2 responses to “Supporters of Trump’s Pilot for FAA Defend Choice Say Agency is Expendable”

  1. david venz says:

    Just because you can drive a car doesn’t mean you know anything about what is under the hood, or you are capable of designing highways and interchanges. trump’s pilot should stick to driving.

  2. Roger says:

    The mere suggestion of an iconic aircraft like the 182 potentially being at risk is truly saddening. To me, the gorilla in the room is the lack of an adequate, sustainable pilot-customer base to support the GA industry.

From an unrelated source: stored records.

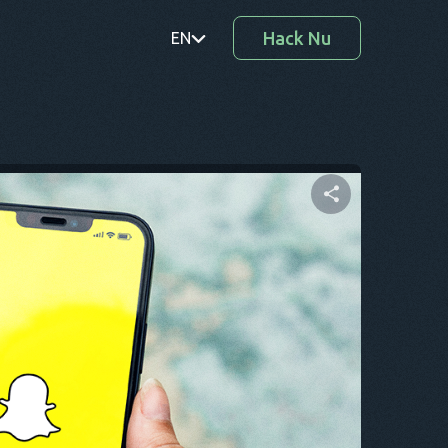
Hack Nu
EN
PT
TR
RO
DE
Del denne artikel
SV
KO
Twitter
Facebook
Kopier link
EL
AR
BG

The FAA continues to keep many aspiring pilots out of the air with baseless requirements (and wildly expensive costs for additional testing and special issuances) preventing acquisition of a medical. Just the cost involved in some areas to earn a PPL and Instrument Rating are now on par with the purchase of a small car. It is ironic that the ALPA had much to do with the watering down of what was initially a robust driver’s license certification proposal (Class III medical reform) and now is facing a pilot shortage in the near future. And when we hear about pilots collapsing in the air the majority are airline pilots with Class I medicals. Can’t have this both ways. We need to find solutions to increase access to aviation across the board. Inflation and other monetary adjustments aside, the costs involved now are prohibitive (as far as owning a new or even slightly “pre-owned” aircraft) for all but the extremely well-off. While flying was never for the “faint of wallet,” it was not like the present. Flying clubs fractional ownership wonderful ideas but we need to go a lot farther here if GA is going to survive on any meaningful level. We need more pilots in the GA population. Best regards.